Vieux nom, mécanique chinoise : comment l'Italie ressuscite Itala
Après 92 ans, Itala revient — non pas avec un grand tourer, mais avec un crossover de 170 ch sur plateforme GAC, mis au point par Roberto Fedeli, ex-Ferrari.
La marque italienne Itala a été ramenée à la vie après 92 ans. Mais au lieu d'un grand tourer à l'ancienne, la première voiture moderne sous ce badge est le crossover Itala 35 — un GAC Trumpchi GS3 retravaillé long de 4,4 mètres.
Le projet est porté par DR Automobiles, qui vend depuis une vingtaine d'années des voitures chinoises rebadgées en Europe. Un nom prestigieux supervise la partie technique : l'adaptation est coordonnée par Roberto Fedeli, ancien directeur technique de Ferrari. Selon la presse italienne, il s'est occupé du réglage des suspensions, Italdesign a retouché l'extérieur et l'habitacle a été repensé autour du cuir rouge, de l'Alcantara et de finitions plus haut de gamme.
Sous le capot, on trouve un moteur essence turbo 1,5 litre développant 170 ch et 270 Nm. Le prix devrait avoisiner les 35 000 euros. Pour l'acheteur, il ne s'agit pas d'une voiture chinoise bon marché avec un nouveau logo, mais d'une tentative de vendre une plateforme connue à travers un design italien, un réglage italien et un nom historique.
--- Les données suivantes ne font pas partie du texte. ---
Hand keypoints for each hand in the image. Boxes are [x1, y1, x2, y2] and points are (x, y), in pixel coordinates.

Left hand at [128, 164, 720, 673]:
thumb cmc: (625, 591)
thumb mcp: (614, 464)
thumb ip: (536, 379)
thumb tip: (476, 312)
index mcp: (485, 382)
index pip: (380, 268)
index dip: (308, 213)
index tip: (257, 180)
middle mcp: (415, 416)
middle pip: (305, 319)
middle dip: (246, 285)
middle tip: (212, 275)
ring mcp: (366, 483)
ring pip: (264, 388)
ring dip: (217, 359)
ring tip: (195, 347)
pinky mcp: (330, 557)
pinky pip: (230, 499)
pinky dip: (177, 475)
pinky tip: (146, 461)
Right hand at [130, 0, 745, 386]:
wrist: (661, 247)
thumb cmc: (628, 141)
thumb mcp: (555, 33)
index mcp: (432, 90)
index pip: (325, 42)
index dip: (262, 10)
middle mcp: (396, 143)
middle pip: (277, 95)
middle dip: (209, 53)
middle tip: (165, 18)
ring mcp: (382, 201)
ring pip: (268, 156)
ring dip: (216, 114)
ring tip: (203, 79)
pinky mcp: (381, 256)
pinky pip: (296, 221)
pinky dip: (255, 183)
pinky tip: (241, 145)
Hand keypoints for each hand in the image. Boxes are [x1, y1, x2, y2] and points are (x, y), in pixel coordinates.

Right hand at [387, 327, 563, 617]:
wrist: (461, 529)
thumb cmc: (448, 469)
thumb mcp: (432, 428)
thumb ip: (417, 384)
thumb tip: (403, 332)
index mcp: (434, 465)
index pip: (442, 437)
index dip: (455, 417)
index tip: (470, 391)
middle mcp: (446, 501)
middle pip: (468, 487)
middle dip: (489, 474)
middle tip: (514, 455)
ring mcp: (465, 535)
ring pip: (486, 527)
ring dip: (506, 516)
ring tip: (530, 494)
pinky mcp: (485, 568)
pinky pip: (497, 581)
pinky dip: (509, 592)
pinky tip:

Itala a été célèbre autrefois pour sa victoire dans la course Pékin — Paris de 1907. La marque cohabitera désormais avec un autre nom ressuscité — Osca, fondée par les frères Maserati et active de 1947 à 1967. Le plan prévoit 50 concessions pour Itala et Osca, la première à Turin.
DR investira 50 millions d'euros dans deux nouveaux sites de production à Macchia d’Isernia, où l'entreprise assemble déjà des voitures chinoises à partir de kits CKD. Environ 500 emplois ont été promis.
L'aspect le plus singulier de cette histoire, c'est l'écart entre l'enseigne et le contenu. Itala ne revient pas comme légende de musée mais comme modèle économique de la nouvelle Europe : base chinoise, mise au point italienne et un vieux nom censé donner de l'âme à la voiture.